Sunday 29 September 2024 Trinity 18, Twenty-sixth in Ordinary time, Proper 21
Where do we draw the line?
Mark 9:38-50
Context: a diverse and ecumenical local congregation
Aim: to explore how the Gospel challenges them-and-us thinking
My husband and I are addicts of Agatha Christie mysteries! Besides the colourful characters and twisting plots, we love the way the stories overturn traditional expectations. The doctor or the judge – supposedly, respectable pillars of the establishment – often turns out to be the murderer. Meanwhile, the unlikely outsider is the ultimate insider. The grey-haired spinster Miss Marple and the immigrant Hercule Poirot each defy stereotypes associated with old women and foreigners and prove to be cleverer than the police chief inspector. The stories are so familiar that we can forget how far they question and overturn the neat categories that society likes to draw between those labelled as good and upright and those labelled otherwise.
Perhaps, in a similar way, we also forget how much Mark’s Gospel, from beginning to end, powerfully challenges those neat them-and-us divides. The supposedly spiritual people in the story – the characters we might expect to be God’s ‘insiders’ – turn out to be outsiders, lacking in spiritual qualities. The likes of the doctors of the law are accused of hypocrisy and greed, and the high priests are blind to Jesus’ true identity. Jesus’ close followers are not much better: they lack understanding, faith and fidelity. James and John demand high places of honour in the Kingdom; Judas betrays Jesus for money; and, when Jesus is arrested, Peter denies knowing him and all the others run away. Meanwhile, those who might be thought of as ‘outsiders’ turn out to have real spiritual gifts. The humble woman with a flow of blood is congratulated for her faith, and a foreigner like the Syrophoenician woman is praised for her vision.

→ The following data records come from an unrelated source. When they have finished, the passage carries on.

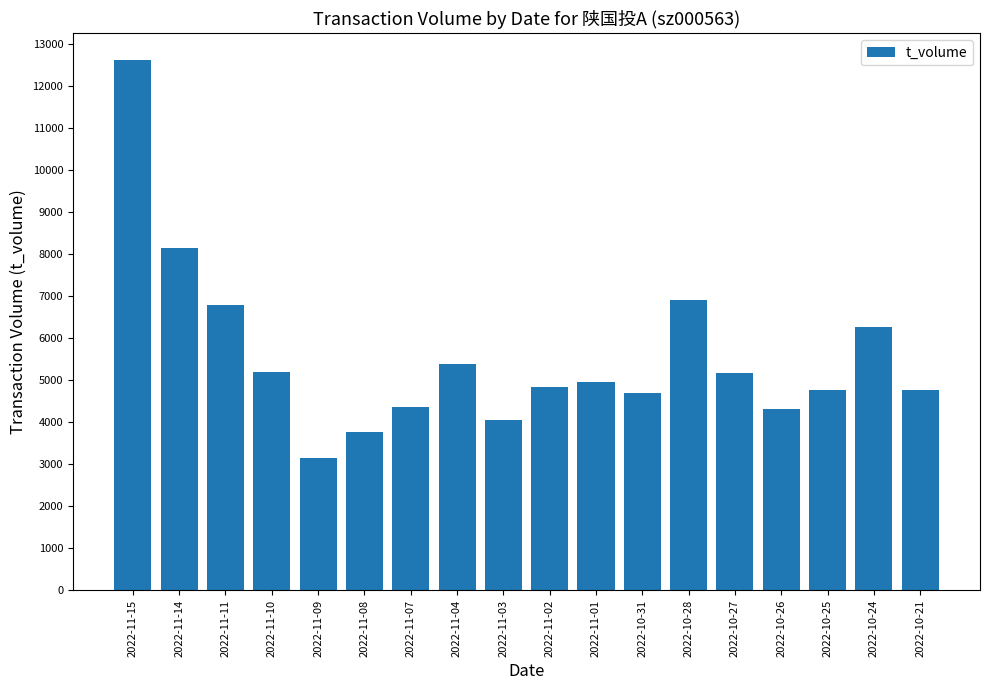

Count the number of data series in this chart.

1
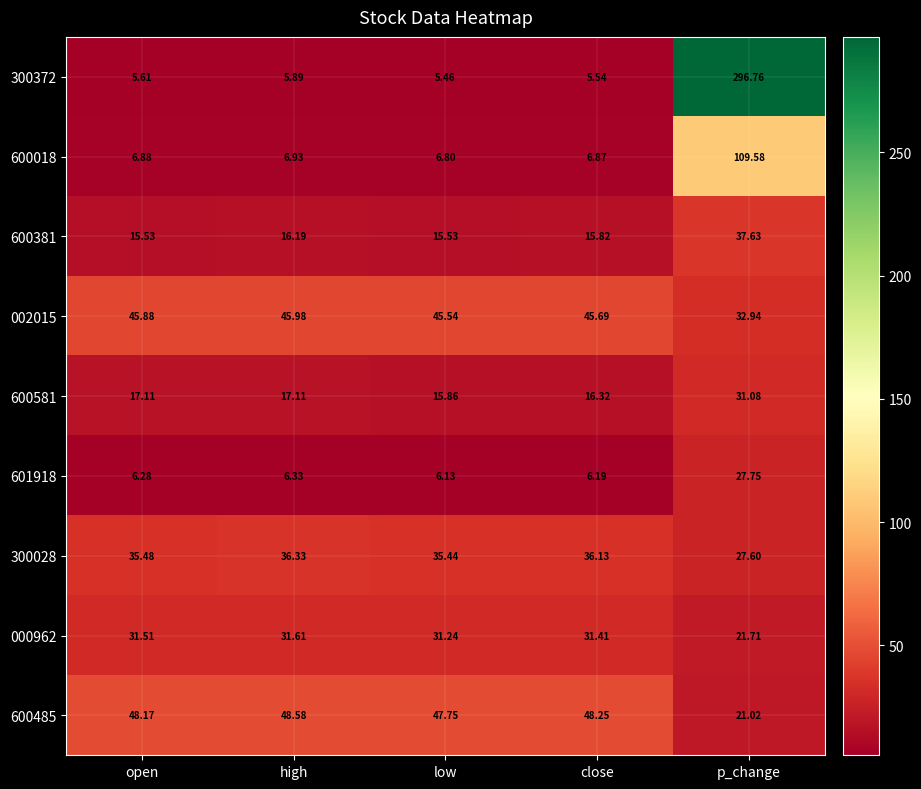

Is the value of 002015 at open greater than the value of 601918 at high?

Yes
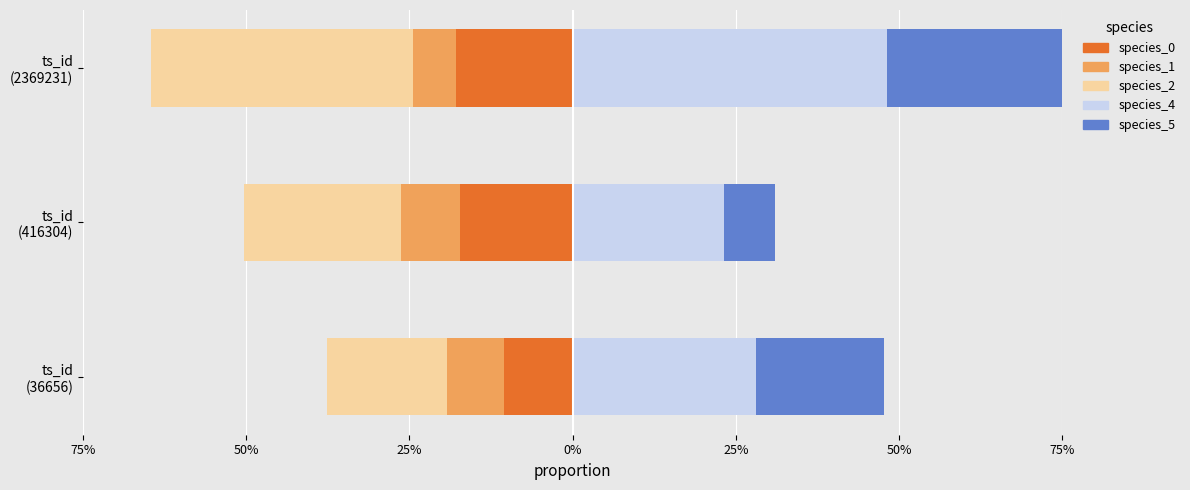

Reading left to right, list all the values displayed in this chart.

species_0: -0.1	-0.2	-0.2
species_1: -0.1	-0.1	-0.1
species_2: -0.2	-0.2	-0.4
species_4: 0.3	0.2	0.5
species_5: 0.2	0.1	0.3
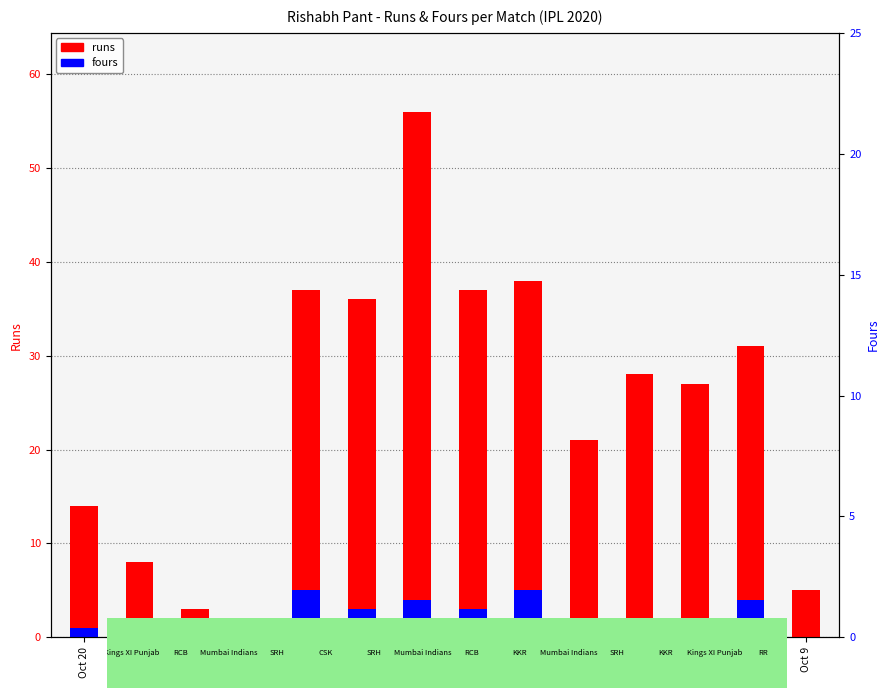

How many fours values are between 1 and 4?

9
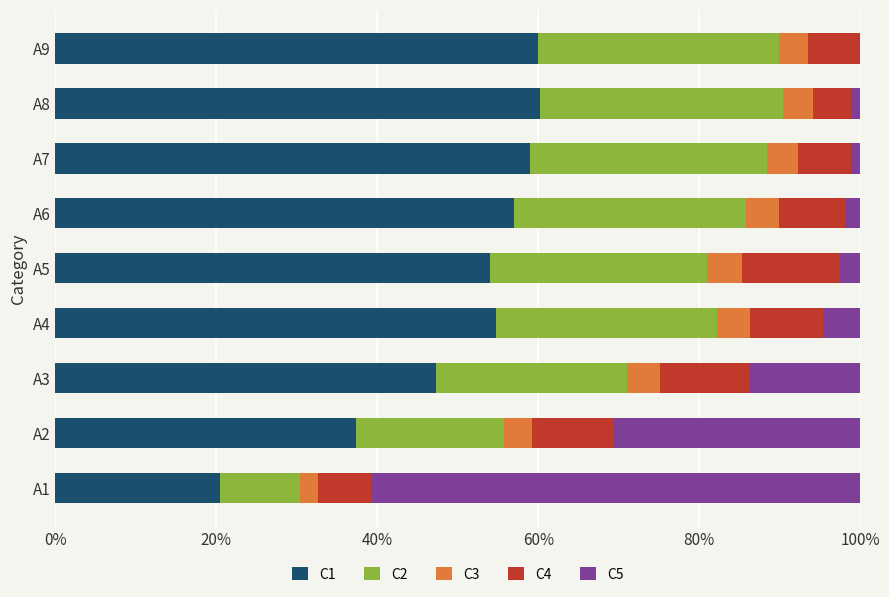

What are all the series names shown in the legend?

C1, C2, C3, C4, C5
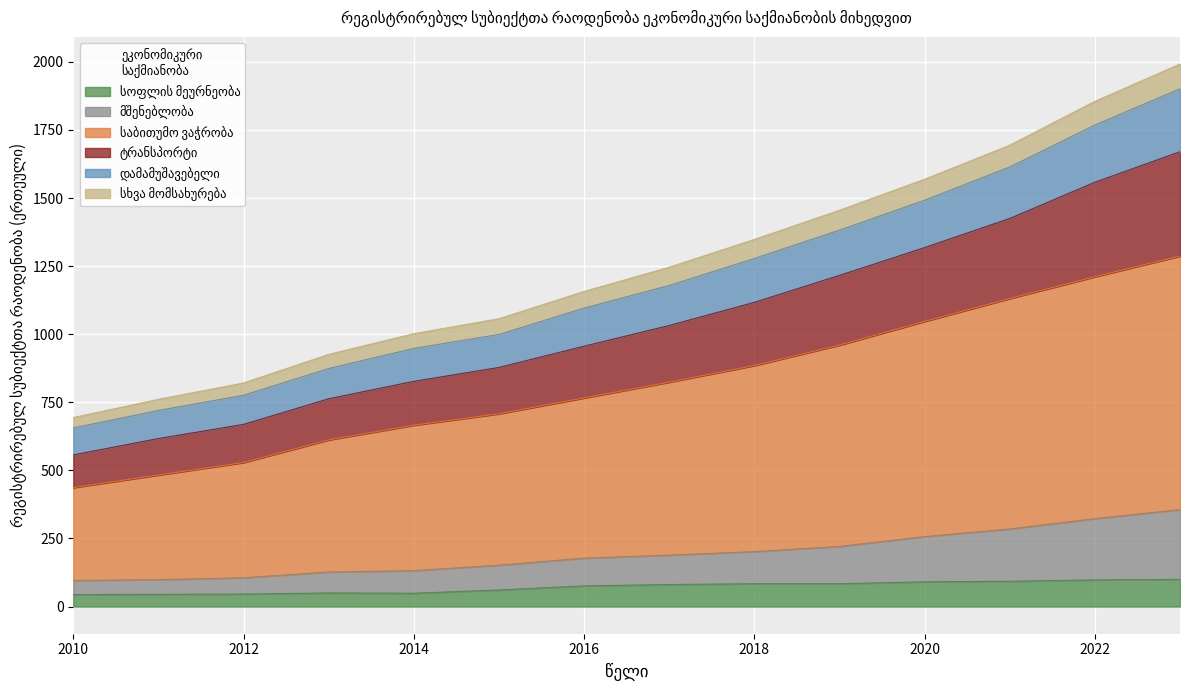

Which label corresponds to the smallest value in the chart?

2010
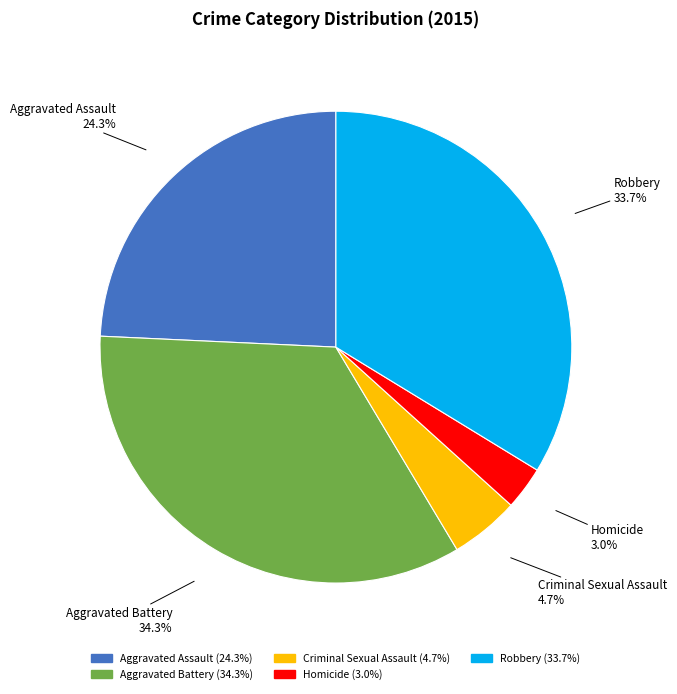

To the nearest percent, what percentage of the pie is Aggravated Battery?

34%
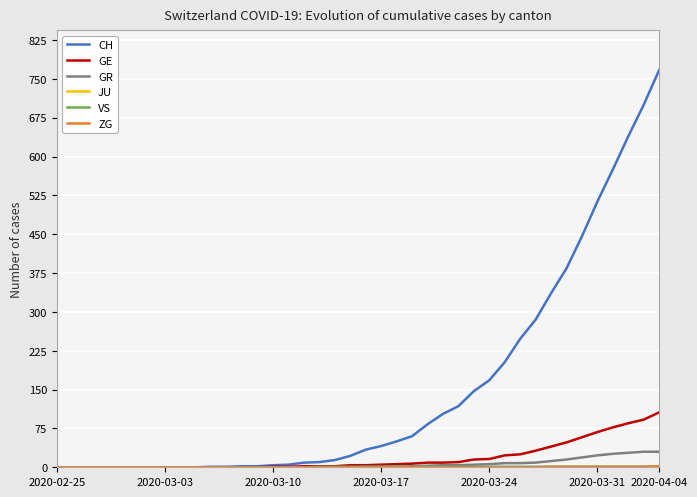

Which series has the largest total across all categories?

CH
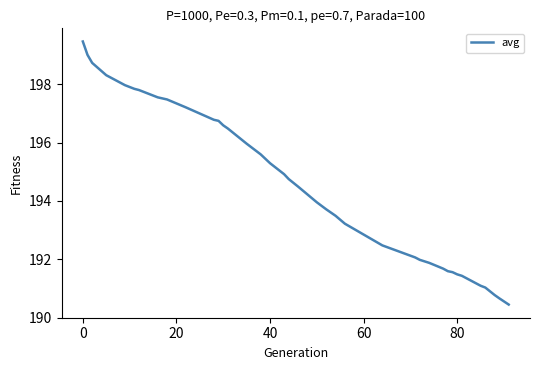

What is the minimum value shown in the chart?

190.4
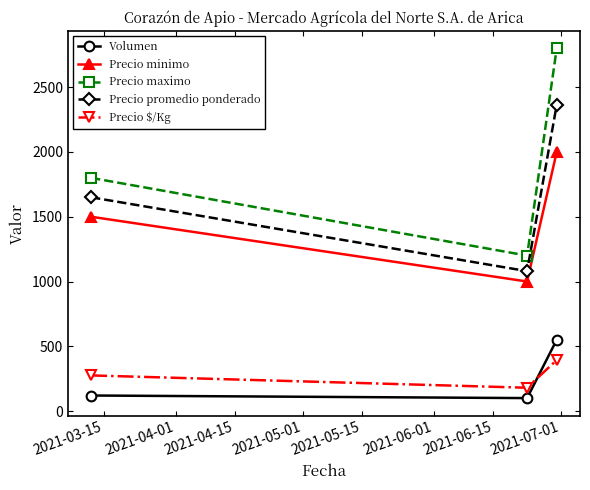

Count the number of data series in this chart.

5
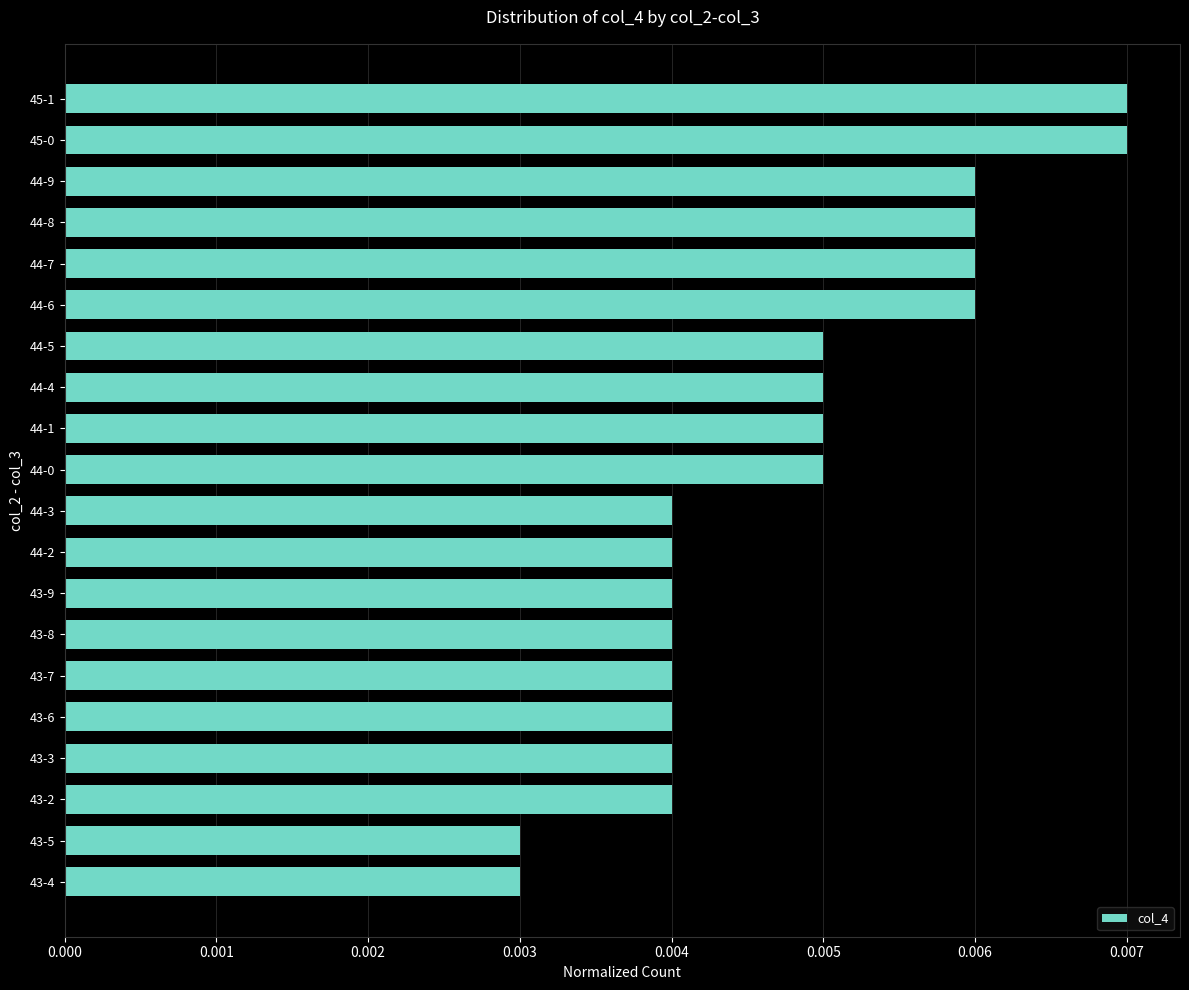

Count the values in the range 0 to 1.

20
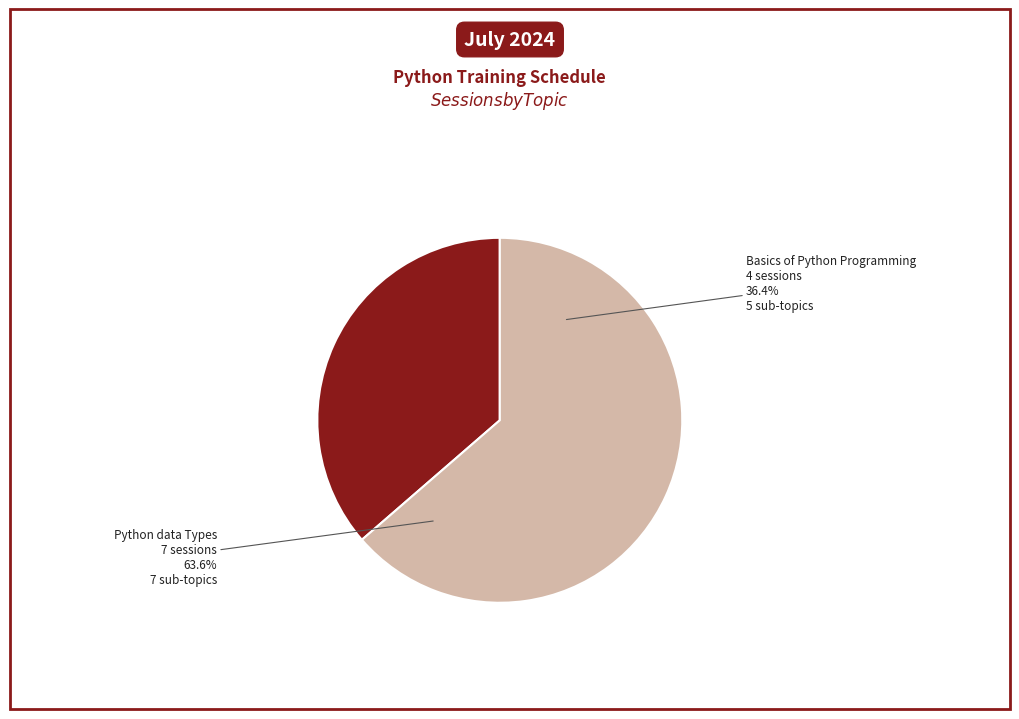

True or false: Python data Types accounts for 64% of the total.

True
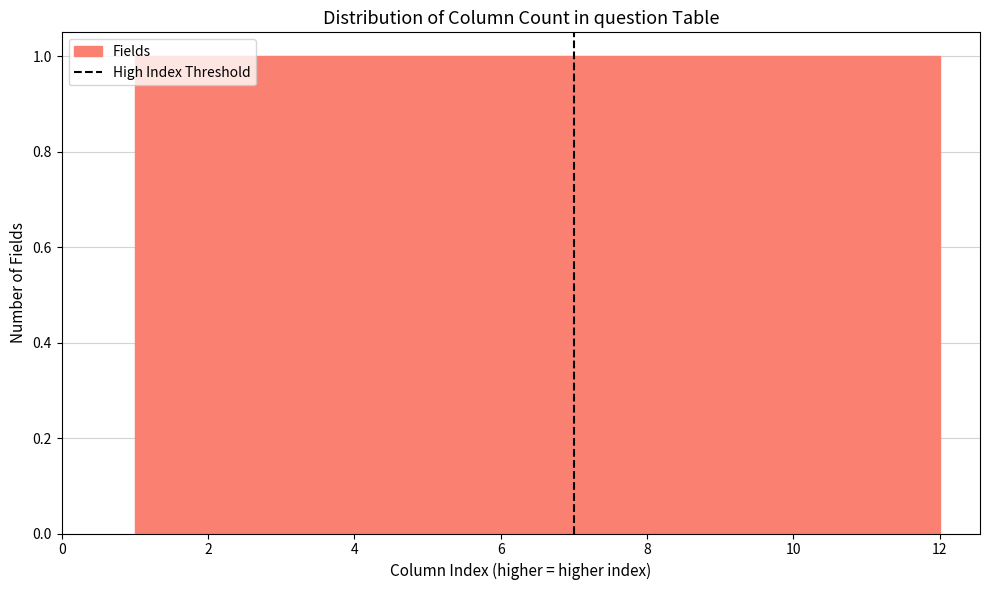

Reading left to right, transcribe this chart: for each bar, give the range it covers on the x-axis and its height. Neither the bar edges nor the heights are printed on the chart, so give them approximately, as read against the axes.

1.0 to 2.0: 1
2.0 to 2.8: 1
2.8 to 3.8: 1
3.8 to 4.6: 1
4.6 to 5.6: 1
5.6 to 6.6: 1
6.6 to 7.4: 1
7.4 to 8.4: 1
8.4 to 9.2: 1
9.2 to 10.2: 1
10.2 to 11.0: 1
11.0 to 12.0: 1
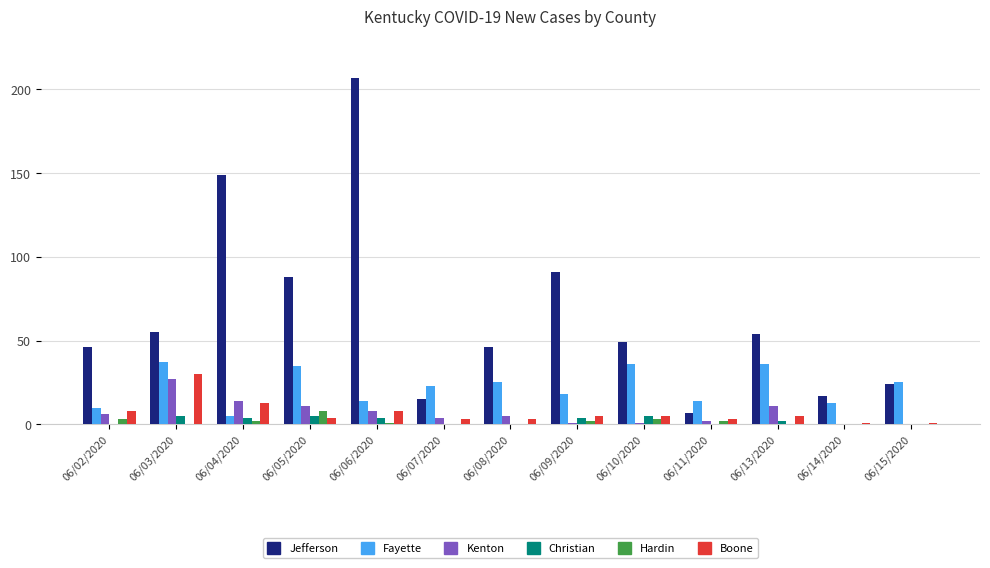

Reading left to right, what are all the values shown in this chart?

Jefferson: 46	55	149	88	207	15	46	91	49	7	54	17	24
Fayette: 10	37	5	35	14	23	25	18	36	14	36	13	25
Kenton: 6	27	14	11	8	4	5	1	1	2	11	0	0
Christian: 0	5	4	5	4	0	0	4	5	0	2	0	0
Hardin: 3	0	2	8	1	0	0	2	3	2	0	0	0
Boone: 8	30	13	4	8	3	3	5	5	3	5	1	1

Today’s Gospel sounds this same theme, continuing to challenge the boundaries between the insiders and the outsiders. As those who follow Jesus, the twelve imagine themselves privileged, they and they only doing God’s work. They associate acting in Jesus’ name with their own status and power, and feel challenged by someone from outside their circle also acting in Jesus’ name! But Jesus doesn’t operate with such a them-and-us view of God’s activity. It’s not about power and status. Jesus looks for what is of God in each one and welcomes it when he finds it, whether or not they belong to a supposed inner circle.
We are only too well aware of living currently in a polarized them-and-us world. As those who belong to the historic Church, we are the children also of multiple polarizations: schisms, persecutions, and them-and-us boundaries. For centuries we have lived comfortably with internal, institutional divisions founded on sexism, racism and wealth. Debates over sexuality threaten our unity. Yet the Gospel story continues to challenge us to look for signs of God at work on every side of the divides.
The challenge goes further still. Whereas at the close of Agatha Christie’s stories the murderer is deftly identified and arrested, the characters in Mark simply can’t be divided into those who are righteous and faithful on the one hand and those who are sinful and unfaithful on the other. Faith and fear, insight and incomprehension, exist mysteriously and ambiguously side by side in every heart. Peter for example both confesses Jesus as the Messiah and refuses to accept that the Son of Man must die. The Roman centurion both ensures Jesus’ death sentence by guarding the cross and at the same time recognizes him as the Son of God.
Seen against this background, today’s Gospel invites us to look inside our own hearts. Following Jesus is not a route to power and a self-righteous mind-set: it leads instead to humble self-examination. Rather than judging or condemning others, we are to seek faithlessness inside our very selves. Using painfully graphic images of amputation, Jesus shocks us in the strongest possible terms into rooting out anything in us that undermines or disparages the faith of others or blinds us to it.
Seeing ourselves so truthfully is not easy, so this Gospel reading drives us necessarily onto our knees asking, beseeching, that God’s light reveal in us all that needs to be transformed. By inviting us first humbly to cut out what is at fault in ourselves, Jesus opens the way to our becoming peace-making disciples whose saltiness is uncompromised. This Gospel challenges us to widen our embrace. It asks us to recognise the presence of God in others, both within and beyond the circles we inhabit. It reminds us that the path of the true disciple is costly. Yes: costly.